Trevor Lloyd’s War

Trevor Lloyd was a New Zealand artist, illustrator and cartoonist who lived from 1863 to 1937.  He was largely self-taught although he might have had some lessons from the artist Louis John Steele.  He started doing sketches and caricatures but soon moved on to oil paintings based on his sketches.

Lloyd first exhibited his work at the Auckland Society of Arts in 1883.  He re-exhibited at the society in 1896, 1898 and 1899.  By the 1900s he had moved to Auckland and was making a living from his art.  He began illustrating stories and articles in the New Zealand Illustrated Magazine and the New Zealand Graphic.  In 1903 he joined the Auckland Weekly News as an illustrator, graphic artist and cartoonist.  From 1904 his cartoons also appeared in Wilson and Horton’s other publication, the New Zealand Herald.  He retired from the Herald and Weekly News in November 1936. The Angela Morton collection, housed at Takapuna Library, holds a collection of original Trevor Lloyd cartoons that were donated to Auckland Libraries.

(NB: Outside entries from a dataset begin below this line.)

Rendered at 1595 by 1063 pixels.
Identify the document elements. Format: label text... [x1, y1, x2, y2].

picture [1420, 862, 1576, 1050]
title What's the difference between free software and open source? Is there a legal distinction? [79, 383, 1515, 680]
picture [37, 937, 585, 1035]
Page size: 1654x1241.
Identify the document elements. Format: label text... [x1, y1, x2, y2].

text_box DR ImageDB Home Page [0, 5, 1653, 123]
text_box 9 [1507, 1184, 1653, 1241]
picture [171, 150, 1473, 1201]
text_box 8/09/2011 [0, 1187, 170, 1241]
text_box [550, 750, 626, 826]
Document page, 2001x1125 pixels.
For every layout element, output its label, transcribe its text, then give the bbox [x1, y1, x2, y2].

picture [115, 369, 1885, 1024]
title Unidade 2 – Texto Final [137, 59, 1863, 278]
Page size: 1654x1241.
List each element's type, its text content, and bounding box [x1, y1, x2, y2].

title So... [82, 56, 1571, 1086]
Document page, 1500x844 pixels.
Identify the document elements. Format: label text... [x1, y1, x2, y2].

Most of Lloyd’s work for the Auckland Weekly News was line-and-wash work depicting political and topical issues.  This selection of his work reveals some of his thoughts about the early stages of the First World War.

20 August 1914: ‘Where he goes, we go’.

27 August 1914: Big resistance from little Belgium.

24 September 1914: The British bulldog and the French poodle (that’s what we think of them) come to Belgium’s aid and soon have the mangy German dachshund on the run. In the distance the Russian bear wrings the Austrian eagle’s neck, helped by the Serbian mastiff.

22 October 1914; The Kaiser’s gramophone commands his mangy dachshund to turn and fight the contemptible British bulldog.

17 December 1914: Here are the British and German ideas of using airships at Christmas.  The British Father Christmas drops presents down the chimney, while the Kaiser uses his zeppelin to bomb a cathedral.

But here’s what the Allies really want for Christmas. The British lion and Russian bear prepare to carve up Turkey, with France and the other allies looking on.

22 April 1915: The Russian bear drives another nail into the Austrian eagle’s coffin with the Carpathian offensive.

29 April 1915: Meanwhile on the eastern and western fronts, the Russian bear, British bulldog and French poodle have the German porcupine (the Kaiser) surrounded. The Kaiser’s only hope is his zeppelin air-raid campaign.

6 May 1915: Kaiser Wilhelm is now shown as a polecat voiding his poisonous gases on his enemies when he is surrounded.